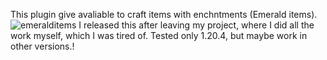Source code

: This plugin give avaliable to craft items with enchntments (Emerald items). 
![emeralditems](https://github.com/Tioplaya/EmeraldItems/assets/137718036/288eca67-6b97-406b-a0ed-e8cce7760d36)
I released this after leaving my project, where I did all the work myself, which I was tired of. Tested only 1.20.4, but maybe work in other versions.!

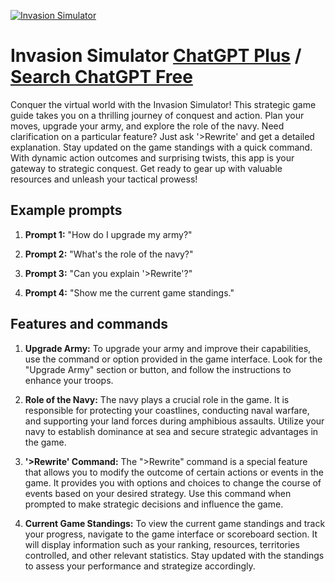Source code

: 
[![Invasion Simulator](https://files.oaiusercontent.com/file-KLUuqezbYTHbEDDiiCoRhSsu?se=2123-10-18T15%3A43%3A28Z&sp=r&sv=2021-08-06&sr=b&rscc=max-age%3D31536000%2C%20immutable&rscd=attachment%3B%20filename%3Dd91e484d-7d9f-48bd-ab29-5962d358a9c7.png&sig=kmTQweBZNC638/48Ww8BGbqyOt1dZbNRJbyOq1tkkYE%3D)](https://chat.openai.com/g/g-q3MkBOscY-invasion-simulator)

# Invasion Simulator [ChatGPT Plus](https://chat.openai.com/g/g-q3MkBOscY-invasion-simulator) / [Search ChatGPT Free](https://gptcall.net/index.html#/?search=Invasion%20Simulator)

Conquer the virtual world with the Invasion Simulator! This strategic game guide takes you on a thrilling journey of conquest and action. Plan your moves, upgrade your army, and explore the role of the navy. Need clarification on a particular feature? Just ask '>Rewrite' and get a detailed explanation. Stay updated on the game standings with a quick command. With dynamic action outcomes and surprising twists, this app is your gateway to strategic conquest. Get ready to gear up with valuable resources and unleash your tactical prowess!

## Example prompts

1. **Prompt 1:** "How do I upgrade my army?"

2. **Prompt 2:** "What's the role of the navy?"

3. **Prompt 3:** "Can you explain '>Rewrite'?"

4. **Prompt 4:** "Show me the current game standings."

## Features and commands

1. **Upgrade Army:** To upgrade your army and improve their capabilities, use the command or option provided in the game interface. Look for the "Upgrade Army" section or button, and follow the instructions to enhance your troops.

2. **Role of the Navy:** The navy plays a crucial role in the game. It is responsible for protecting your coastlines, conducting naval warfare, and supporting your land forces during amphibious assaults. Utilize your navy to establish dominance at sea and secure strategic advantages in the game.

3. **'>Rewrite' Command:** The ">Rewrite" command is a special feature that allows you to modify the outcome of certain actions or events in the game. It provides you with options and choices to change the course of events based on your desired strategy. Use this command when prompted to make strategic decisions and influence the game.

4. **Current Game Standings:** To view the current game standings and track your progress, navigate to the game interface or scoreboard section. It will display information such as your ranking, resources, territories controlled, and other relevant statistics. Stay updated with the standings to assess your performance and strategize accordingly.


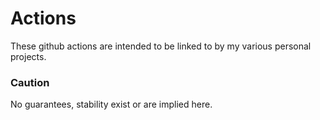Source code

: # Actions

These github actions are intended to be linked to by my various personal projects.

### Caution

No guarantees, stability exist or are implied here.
_ _ _ _ _ _ _
### [Task statement]
Set the records down again exactly, with no pictures.

### [Your solution]
Source code

: This plugin give avaliable to craft items with enchntments (Emerald items). 
![emeralditems](https://github.com/Tioplaya/EmeraldItems/assets/137718036/288eca67-6b97-406b-a0ed-e8cce7760d36)
I released this after leaving my project, where I did all the work myself, which I was tired of. Tested only 1.20.4, but maybe work in other versions.!

Source code

: 
[![Invasion Simulator](https://files.oaiusercontent.com/file-KLUuqezbYTHbEDDiiCoRhSsu?se=2123-10-18T15%3A43%3A28Z&sp=r&sv=2021-08-06&sr=b&rscc=max-age%3D31536000%2C%20immutable&rscd=attachment%3B%20filename%3Dd91e484d-7d9f-48bd-ab29-5962d358a9c7.png&sig=kmTQweBZNC638/48Ww8BGbqyOt1dZbNRJbyOq1tkkYE%3D)](https://chat.openai.com/g/g-q3MkBOscY-invasion-simulator)

# Invasion Simulator [ChatGPT Plus](https://chat.openai.com/g/g-q3MkBOscY-invasion-simulator) / [Search ChatGPT Free](https://gptcall.net/index.html#/?search=Invasion%20Simulator)

Conquer the virtual world with the Invasion Simulator! This strategic game guide takes you on a thrilling journey of conquest and action. Plan your moves, upgrade your army, and explore the role of the navy. Need clarification on a particular feature? Just ask '>Rewrite' and get a detailed explanation. Stay updated on the game standings with a quick command. With dynamic action outcomes and surprising twists, this app is your gateway to strategic conquest. Get ready to gear up with valuable resources and unleash your tactical prowess!

## Example prompts

1. **Prompt 1:** "How do I upgrade my army?"

2. **Prompt 2:** "What's the role of the navy?"

3. **Prompt 3:** "Can you explain '>Rewrite'?"

4. **Prompt 4:** "Show me the current game standings."

## Features and commands

1. **Upgrade Army:** To upgrade your army and improve their capabilities, use the command or option provided in the game interface. Look for the "Upgrade Army" section or button, and follow the instructions to enhance your troops.

2. **Role of the Navy:** The navy plays a crucial role in the game. It is responsible for protecting your coastlines, conducting naval warfare, and supporting your land forces during amphibious assaults. Utilize your navy to establish dominance at sea and secure strategic advantages in the game.

3. **'>Rewrite' Command:** The ">Rewrite" command is a special feature that allows you to modify the outcome of certain actions or events in the game. It provides you with options and choices to change the course of events based on your desired strategy. Use this command when prompted to make strategic decisions and influence the game.

4. **Current Game Standings:** To view the current game standings and track your progress, navigate to the game interface or scoreboard section. It will display information such as your ranking, resources, territories controlled, and other relevant statistics. Stay updated with the standings to assess your performance and strategize accordingly.


Source code

: # Actions

These github actions are intended to be linked to by my various personal projects.

### Caution

No guarantees, stability exist or are implied here.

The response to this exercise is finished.